Андрон в разговоры не вмешивался и ни о чем не расспрашивал, только слушал да про себя диву давался душевной крепости человека. Голова совсем белая, голос заметно сдал, а в глазах нет и тени усталости. До всего ему дело: и на ферме уж побывал, и в кладовых, посчитал плуги под навесом, не забыл и в отчет заглянуть, спросил, сколько ульев в омшанике у Никодима в зиму оставлено. И ни разу не пожаловался, что две операции вынес, что и сейчас ногу левую не вдруг оторвать с места может, что осколок один так и остался у кости: врачи побоялись нерв повредить.
Все эти дни Андрейка с Митюшкой не слезали с полатей. Наслушались рассказов про партизанских разведчиков, про бои-переправы, про ночные налеты на фашистские гарнизоны да стычки на лесных дорогах, заскучали оба. Как-то вечером, когда Николая Ивановича не было дома, Андрейка пробрался на чистую половину, где на спинке стула висела гимнастерка с медалями на зеленых подвесках. Присел возле стула на пол, любовался боевыми наградами, как завороженный. Даже погладил украдкой. Тут-то и застала его Кормилавна, шугнула веником, а еще через день в углу на полатях нащупала сумку, туго набитую сухарями. Там же оказалась бутылочка с постном маслом, несколько луковиц, спичечный коробок с солью, карта из учебника и запечатанное письмо.

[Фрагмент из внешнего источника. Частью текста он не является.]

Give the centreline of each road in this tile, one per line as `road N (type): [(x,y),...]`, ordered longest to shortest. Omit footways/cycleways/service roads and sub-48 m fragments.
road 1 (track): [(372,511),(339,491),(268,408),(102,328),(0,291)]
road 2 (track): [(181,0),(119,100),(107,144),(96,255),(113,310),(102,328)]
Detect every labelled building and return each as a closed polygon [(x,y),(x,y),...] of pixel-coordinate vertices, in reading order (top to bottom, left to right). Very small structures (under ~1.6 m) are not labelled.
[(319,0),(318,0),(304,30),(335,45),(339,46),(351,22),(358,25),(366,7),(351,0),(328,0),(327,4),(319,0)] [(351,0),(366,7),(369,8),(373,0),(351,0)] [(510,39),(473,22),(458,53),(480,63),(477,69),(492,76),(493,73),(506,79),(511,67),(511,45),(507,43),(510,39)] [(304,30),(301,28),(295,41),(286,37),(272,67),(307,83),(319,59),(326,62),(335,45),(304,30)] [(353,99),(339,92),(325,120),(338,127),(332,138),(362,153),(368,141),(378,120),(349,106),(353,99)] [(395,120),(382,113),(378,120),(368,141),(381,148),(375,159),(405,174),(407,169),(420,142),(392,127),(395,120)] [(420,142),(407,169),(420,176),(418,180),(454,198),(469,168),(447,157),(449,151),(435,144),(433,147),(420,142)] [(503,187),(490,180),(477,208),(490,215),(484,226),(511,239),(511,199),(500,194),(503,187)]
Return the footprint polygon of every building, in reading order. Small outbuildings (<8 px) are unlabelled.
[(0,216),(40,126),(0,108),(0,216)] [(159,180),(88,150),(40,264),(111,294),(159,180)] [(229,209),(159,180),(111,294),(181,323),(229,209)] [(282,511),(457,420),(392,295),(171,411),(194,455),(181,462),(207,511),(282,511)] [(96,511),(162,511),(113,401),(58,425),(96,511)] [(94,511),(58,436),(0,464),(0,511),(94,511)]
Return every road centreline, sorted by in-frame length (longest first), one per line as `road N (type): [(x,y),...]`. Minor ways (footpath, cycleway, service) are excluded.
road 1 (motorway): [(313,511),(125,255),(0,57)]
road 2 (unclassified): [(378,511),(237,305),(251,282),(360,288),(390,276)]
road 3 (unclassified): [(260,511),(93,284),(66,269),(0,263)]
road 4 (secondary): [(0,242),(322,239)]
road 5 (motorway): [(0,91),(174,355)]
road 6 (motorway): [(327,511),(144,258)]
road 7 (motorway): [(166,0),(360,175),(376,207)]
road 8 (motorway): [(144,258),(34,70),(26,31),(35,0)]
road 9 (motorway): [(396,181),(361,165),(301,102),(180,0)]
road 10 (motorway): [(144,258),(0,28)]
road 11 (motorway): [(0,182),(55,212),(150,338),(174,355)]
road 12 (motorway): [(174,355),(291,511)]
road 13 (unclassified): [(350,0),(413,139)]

Не успела старуха опомниться, вошла Дарья. И у нее такая же находка. Приятели на фронт собрались, а письмо хотели бросить на первой же станции, чтобы домашние не искали бы их попусту. Кончилось всё это тем, что оба «партизана» очутились с глазу на глаз перед Николаем Ивановичем.
— Ну кто же так делает? — без улыбки спросил их старый учитель. — Парни большие, умные, а тут, прямо скажем, опростоволосились. Куда же вы вздумали ехать?